Earlier today I wrote about an interesting if misleading report in the state-owned and state-run magazine China Economy and Informatization. Though light on facts, the article takes US tech companies — especially Cisco (NASDAQ:CSCO) specifically — to task for violating China’s national security. The accusations are similar, and similarly murky, to those leveled at Huawei and ZTE by US Congressional investigators: Cisco stands accused of providing China with shoddy products that, either intentionally or accidentally, contain security flaws that could be exploited to steal data.
Whether or not these accusations are true in either case is anyone’s guess — I haven’t been particularly impressed with the evidence presented on either side so far — but it now seems clear that the article above is not a fluke, but rather part of the first volley in what may well be a wave of attacks coming from Chinese state-run media and targeted at Cisco. For example, in addition to the China Economy and Informatization piece, another piece reacting to the Huawei investigation by suggesting Cisco and other US companies should be investigated was published in Caijing National Weekly yesterday. It reads very similarly to the China Economy and Informatization, accusing Cisco of conspiring with US officials to “plot attacks on competitors [like Huawei and ZTE]” and citing “information” suggesting Cisco has a virtual stranglehold on China’s network infrastructure.
Although the name might suggest it is connected to the independent and respected Caijing magazine, Caijing National Weekly is actually a state-run media outlet too (it is directly managed by China’s official Xinhua News Agency). One Cisco hit piece in state media in one day? That could be a coincidence. But two? That’s a little suspicious. And it wasn’t limited to just two; a Voice of China radio broadcast on the subject was adapted into this similar piece that ran yesterday in the People’s Daily. Then there was this article in the China Enterprise Report, yet another state-owned outlet. Numerous versions of this story were published across China’s major news portals, but most of them (every one that I looked at) seem to lead back to one or more of these state media reports.
It is clear, then, that China’s government has decided to respond in-kind to the frosty reception ZTE and Huawei have gotten from the US Congress. I would be quite surprised if a formal investigation into Cisco is not announced within the next few months, and other US companies like Microsoft may also be on the list. But it seems someone has decided that Cisco will bear the brunt of this storm; the company is mentioned more than a dozen times in each of the articles mentioned above. Cisco and other American and Chinese tech companies may need to batten down the hatches for what appears increasingly likely to become a protracted trade war of sorts.

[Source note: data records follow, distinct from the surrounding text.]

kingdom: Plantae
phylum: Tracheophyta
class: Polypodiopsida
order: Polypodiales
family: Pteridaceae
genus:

(As a side note, the choice of Cisco as the target of these accusations is interesting given that Cisco has also been accused by the US of collaborating with the Chinese government. In 2008 the company was heavily criticized after it became apparent that Cisco had helped with the infrastructure of China’s Great Firewall censorship system, and in 2011 Cisco was sued in US court by Chinese Falun Gong practitioners for helping the Chinese government persecute them. On the other hand, though, rumor has it that Cisco has been partially responsible for the cold reception Huawei and ZTE have gotten in the US, and if that’s true, it would make Cisco a very attractive target for this kind of “revenge” in China.)